- TASK OBJECTIVE: Please print every line of text in the material below word for word, leaving out the pictures.

- PROVIDED INFORMATION:
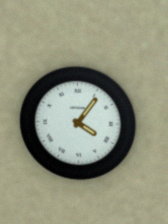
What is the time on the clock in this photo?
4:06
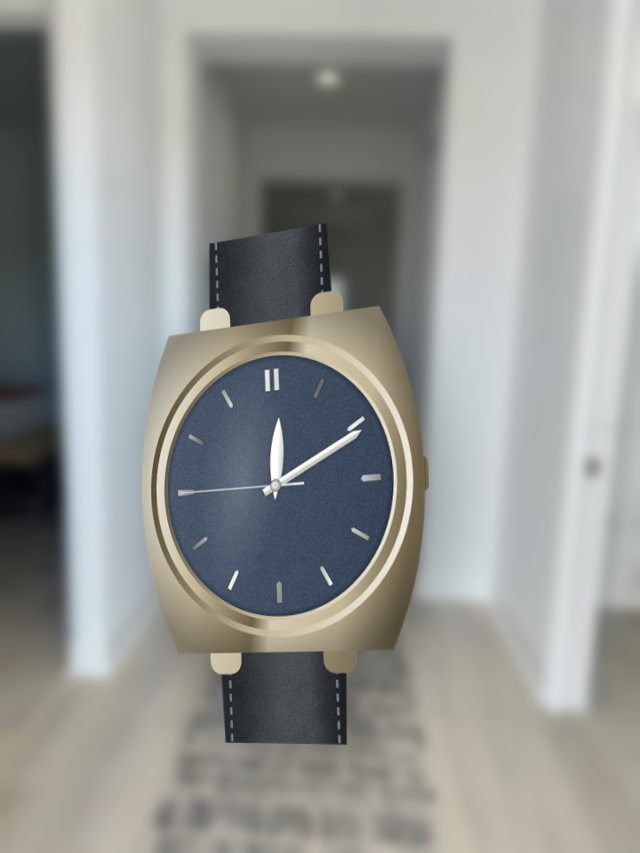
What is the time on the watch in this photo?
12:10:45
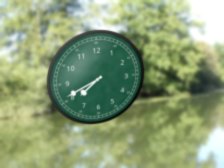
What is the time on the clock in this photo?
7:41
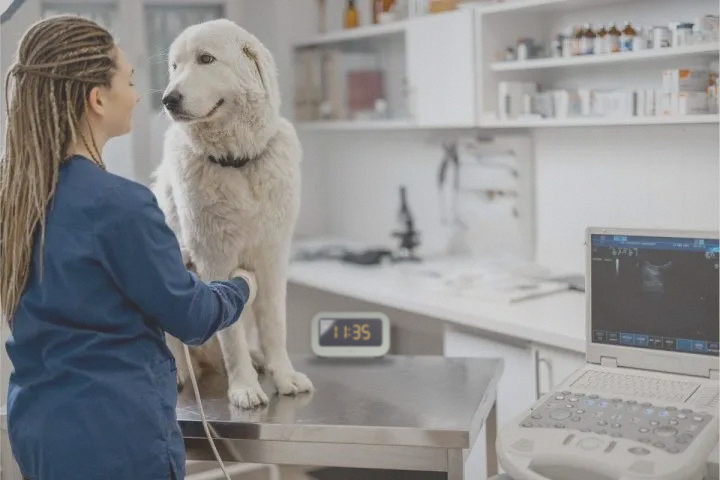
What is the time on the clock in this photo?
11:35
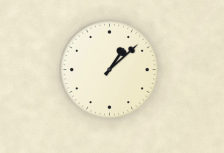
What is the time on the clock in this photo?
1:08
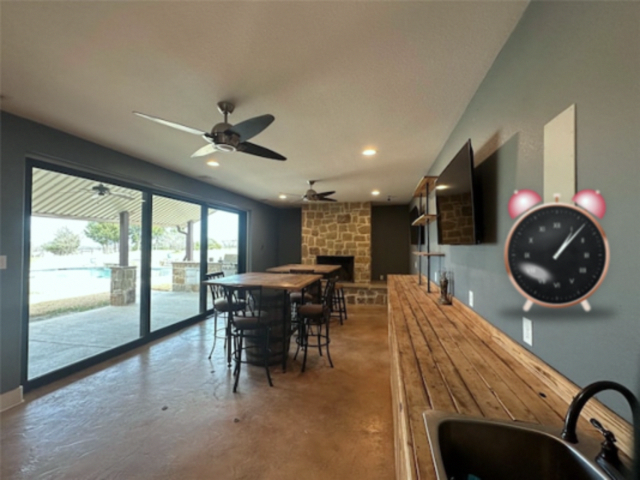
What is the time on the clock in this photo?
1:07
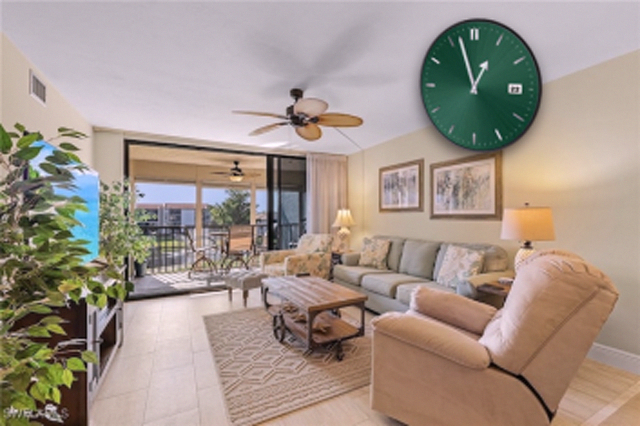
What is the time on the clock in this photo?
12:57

- FULL ANSWER:
What is the time on the clock in this photo?
4:06
What is the time on the watch in this photo?
12:10:45
What is the time on the clock in this photo?
7:41
What is the time on the clock in this photo?
11:35
What is the time on the clock in this photo?
1:08
What is the time on the clock in this photo?
1:07
What is the time on the clock in this photo?
12:57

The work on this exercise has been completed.